PASSAGE CITÉ
════════════════

Les logos de Shein et Temu. DADO RUVIC / REUTERS
L’Assemblée nationale a adopté, mercredi 24 juin, une proposition de loi visant à enrayer l’essor de l’ultrafast-fashion, dont l’entreprise Shein est devenue le symbole, mais les députés de gauche se sont dits « déçus » du texte, dont l’ambition a été réduite par rapport à sa première version adoptée il y a deux ans. Ce vote, en pleine canicule en France, ouvre la voie à son adoption définitive au Sénat lundi prochain.
« Le secteur textile représente près de 10 % des émissions mondiales de gaz à effet de serre », a rappelé la rapporteuse du texte Anne-Cécile Violland (Horizons), en se félicitant d’un « premier pas décisif » devant « montrer la voie à l’Europe ».

════════════════

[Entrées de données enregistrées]
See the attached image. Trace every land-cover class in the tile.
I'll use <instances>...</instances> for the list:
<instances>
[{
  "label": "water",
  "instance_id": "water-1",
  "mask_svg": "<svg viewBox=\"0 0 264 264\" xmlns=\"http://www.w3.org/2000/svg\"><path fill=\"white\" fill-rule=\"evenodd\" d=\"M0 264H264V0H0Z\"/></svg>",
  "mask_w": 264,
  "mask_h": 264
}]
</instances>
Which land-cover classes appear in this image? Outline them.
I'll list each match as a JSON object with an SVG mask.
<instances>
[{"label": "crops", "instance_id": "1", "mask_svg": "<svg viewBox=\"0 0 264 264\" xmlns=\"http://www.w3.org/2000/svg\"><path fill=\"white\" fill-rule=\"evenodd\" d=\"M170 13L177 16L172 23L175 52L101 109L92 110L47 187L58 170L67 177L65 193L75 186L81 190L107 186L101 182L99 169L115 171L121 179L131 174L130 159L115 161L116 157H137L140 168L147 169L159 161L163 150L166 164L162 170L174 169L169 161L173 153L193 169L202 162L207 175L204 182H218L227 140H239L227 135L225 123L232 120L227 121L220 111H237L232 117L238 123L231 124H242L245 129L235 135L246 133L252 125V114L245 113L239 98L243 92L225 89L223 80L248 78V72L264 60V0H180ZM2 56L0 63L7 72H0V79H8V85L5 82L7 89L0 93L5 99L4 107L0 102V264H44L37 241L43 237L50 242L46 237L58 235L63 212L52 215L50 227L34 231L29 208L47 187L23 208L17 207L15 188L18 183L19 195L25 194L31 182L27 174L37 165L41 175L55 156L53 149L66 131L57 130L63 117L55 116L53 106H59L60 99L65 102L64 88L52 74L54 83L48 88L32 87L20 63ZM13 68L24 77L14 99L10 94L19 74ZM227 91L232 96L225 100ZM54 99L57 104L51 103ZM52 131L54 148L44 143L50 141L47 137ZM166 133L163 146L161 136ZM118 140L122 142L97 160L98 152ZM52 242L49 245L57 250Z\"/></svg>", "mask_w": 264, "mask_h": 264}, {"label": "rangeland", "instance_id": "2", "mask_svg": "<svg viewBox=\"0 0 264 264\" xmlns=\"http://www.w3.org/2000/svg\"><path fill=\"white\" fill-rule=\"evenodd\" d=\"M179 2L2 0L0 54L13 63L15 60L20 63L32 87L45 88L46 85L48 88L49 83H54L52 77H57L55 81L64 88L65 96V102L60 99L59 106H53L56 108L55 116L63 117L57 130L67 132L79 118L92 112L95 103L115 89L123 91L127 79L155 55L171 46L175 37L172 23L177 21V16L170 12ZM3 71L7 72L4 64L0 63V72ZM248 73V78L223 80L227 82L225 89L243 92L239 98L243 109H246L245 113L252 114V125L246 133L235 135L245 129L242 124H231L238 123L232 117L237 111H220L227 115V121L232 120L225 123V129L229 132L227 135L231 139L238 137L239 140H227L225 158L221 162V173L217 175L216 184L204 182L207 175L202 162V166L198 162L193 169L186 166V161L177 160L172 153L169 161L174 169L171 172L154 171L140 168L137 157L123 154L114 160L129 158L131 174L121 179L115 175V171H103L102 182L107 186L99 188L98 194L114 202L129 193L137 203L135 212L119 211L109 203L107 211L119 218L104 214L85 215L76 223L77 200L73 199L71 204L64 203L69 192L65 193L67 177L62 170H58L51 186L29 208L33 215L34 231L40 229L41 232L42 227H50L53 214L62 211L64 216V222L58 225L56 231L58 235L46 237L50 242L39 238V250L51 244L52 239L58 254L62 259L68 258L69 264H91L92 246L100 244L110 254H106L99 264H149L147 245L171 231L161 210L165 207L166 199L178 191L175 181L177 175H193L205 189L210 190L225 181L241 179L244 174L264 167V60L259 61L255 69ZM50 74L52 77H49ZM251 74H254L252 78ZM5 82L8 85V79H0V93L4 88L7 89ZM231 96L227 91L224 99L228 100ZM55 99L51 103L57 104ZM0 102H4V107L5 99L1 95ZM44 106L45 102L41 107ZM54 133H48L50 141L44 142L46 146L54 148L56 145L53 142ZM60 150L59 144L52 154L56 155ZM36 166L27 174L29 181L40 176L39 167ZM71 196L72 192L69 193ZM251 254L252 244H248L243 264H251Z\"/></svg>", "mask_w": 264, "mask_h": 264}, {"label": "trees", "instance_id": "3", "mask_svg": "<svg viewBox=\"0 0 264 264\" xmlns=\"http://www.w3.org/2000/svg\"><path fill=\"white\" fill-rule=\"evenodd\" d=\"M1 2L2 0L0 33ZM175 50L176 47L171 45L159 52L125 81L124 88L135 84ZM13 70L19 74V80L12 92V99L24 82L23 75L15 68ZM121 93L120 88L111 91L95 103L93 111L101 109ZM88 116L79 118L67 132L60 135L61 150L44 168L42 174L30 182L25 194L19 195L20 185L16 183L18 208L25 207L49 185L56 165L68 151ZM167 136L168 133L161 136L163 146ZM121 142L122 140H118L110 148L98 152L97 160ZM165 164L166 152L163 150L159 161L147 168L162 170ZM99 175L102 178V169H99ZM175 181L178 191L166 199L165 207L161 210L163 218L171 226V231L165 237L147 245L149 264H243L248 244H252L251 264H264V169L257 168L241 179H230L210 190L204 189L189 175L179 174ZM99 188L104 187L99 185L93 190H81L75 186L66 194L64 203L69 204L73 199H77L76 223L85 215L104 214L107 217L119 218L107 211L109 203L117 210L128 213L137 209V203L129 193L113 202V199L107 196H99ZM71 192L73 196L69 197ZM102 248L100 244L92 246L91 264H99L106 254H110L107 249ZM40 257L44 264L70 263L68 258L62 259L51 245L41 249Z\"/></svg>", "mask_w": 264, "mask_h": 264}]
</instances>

════════════════

PROBLÈMES À RÉSOUDRE
• a. Reproduisez fidèlement le passage de l'article sur l'ultrafast-fashion qui s'ouvre sur les mots contenant « Les logos de » et se clôt sur « Sénat lundi prochain. ».
• b. D'après l'article sur l'ultrafast-fashion, quelle part des émissions mondiales de gaz à effet de serre la rapporteuse attribue-t-elle au secteur textile ?
• c. Rédigez la suite de l'article sur l'ultrafast-fashion à partir de sa dernière phrase.
Les enregistrements n'ont aucun lien avec l'article sur l'ultrafast-fashion.

RÉPONSES RÉDIGÉES
• a.
Les logos de Shein et Temu. DADO RUVIC / REUTERS
L’Assemblée nationale a adopté, mercredi 24 juin, une proposition de loi visant à enrayer l’essor de l’ultrafast-fashion, dont l’entreprise Shein est devenue le symbole, mais les députés de gauche se sont dits « déçus » du texte, dont l’ambition a été réduite par rapport à sa première version adoptée il y a deux ans. Ce vote, en pleine canicule en France, ouvre la voie à son adoption définitive au Sénat lundi prochain.

• b. Près de 10 % des émissions mondiales de gaz à effet de serre.

• c.
La proposition de loi, remaniée la semaine dernière pour obtenir un accord entre députés et sénateurs, a été adoptée mercredi à l’unanimité par 338 députés ; cependant, les groupes socialiste, écologiste, « insoumis » et la vaste majorité du groupe communiste se sont abstenus.
Le texte vise désormais la mode ultrarapide, définie par deux critères cumulatifs : la largeur de gamme, c’est-à-dire les volumes de vêtements mis sur le marché, et l’incitation à réparer (un coefficient entre le prix du produit et le coût de sa réparation éventuelle). Les seuils relatifs au nombre de vêtements référencés, ainsi que ce coefficient, seront définis par décret.